**The input:**

_____

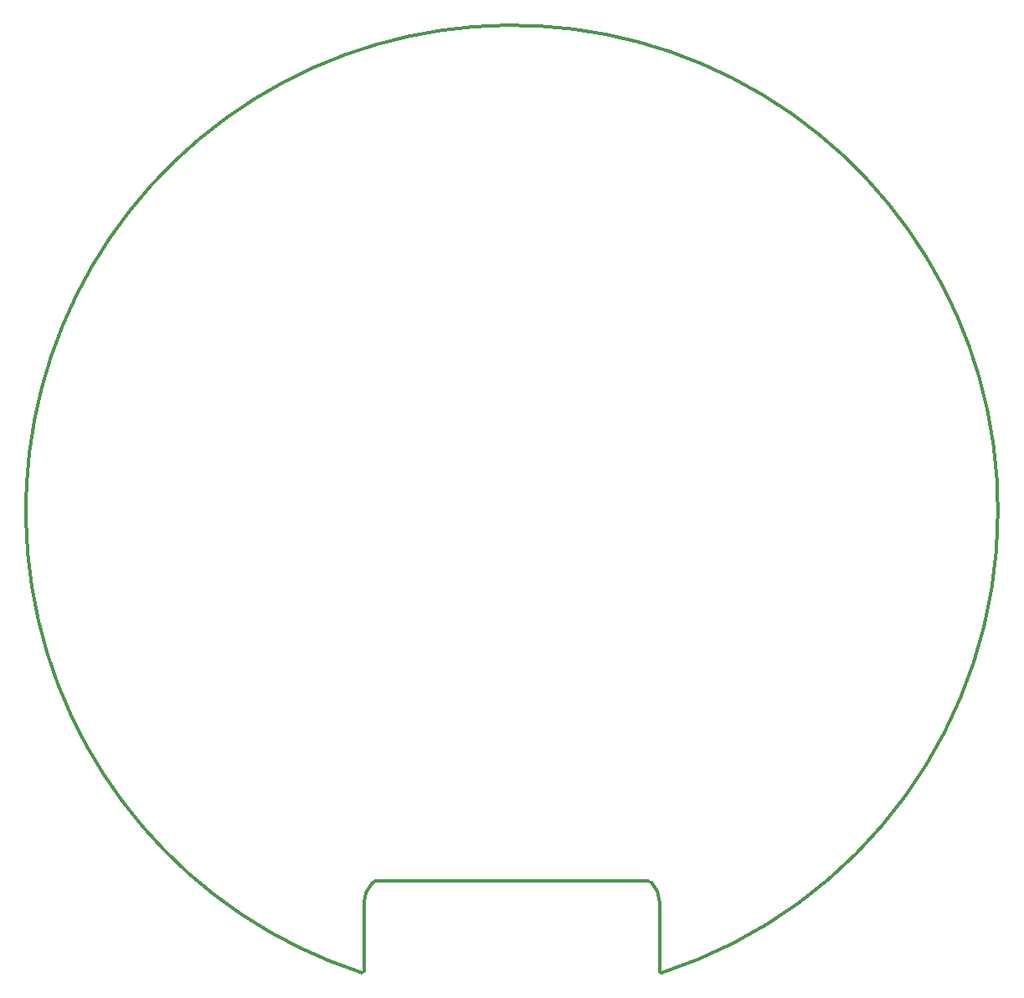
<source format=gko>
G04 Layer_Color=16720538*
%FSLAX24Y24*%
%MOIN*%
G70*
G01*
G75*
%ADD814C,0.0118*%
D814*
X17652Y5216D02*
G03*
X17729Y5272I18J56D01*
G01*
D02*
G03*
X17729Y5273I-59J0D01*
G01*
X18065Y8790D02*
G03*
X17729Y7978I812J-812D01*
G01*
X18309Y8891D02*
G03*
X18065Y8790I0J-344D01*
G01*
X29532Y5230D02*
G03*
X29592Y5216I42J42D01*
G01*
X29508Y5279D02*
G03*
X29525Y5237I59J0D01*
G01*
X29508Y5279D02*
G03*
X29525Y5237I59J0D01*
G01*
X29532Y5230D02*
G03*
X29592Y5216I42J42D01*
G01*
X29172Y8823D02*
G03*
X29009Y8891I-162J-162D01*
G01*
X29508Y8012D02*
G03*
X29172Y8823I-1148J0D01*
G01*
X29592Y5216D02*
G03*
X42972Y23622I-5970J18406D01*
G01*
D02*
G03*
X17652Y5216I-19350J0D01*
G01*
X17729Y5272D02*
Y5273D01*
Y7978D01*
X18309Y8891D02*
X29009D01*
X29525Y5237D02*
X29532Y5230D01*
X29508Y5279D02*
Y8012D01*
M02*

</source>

_____

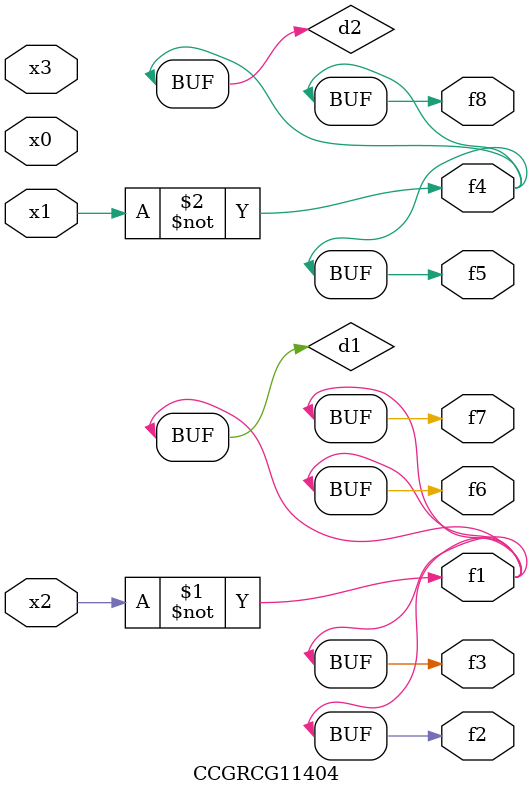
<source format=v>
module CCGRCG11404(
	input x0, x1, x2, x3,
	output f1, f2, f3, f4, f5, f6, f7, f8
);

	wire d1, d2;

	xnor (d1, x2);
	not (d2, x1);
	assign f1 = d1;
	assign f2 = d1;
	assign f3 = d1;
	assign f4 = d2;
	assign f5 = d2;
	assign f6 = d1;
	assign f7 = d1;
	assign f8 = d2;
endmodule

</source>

_____

**Problem requirements:** Respond with a number only, please: how many lines in this data include the word "source".

**Answer space:** 4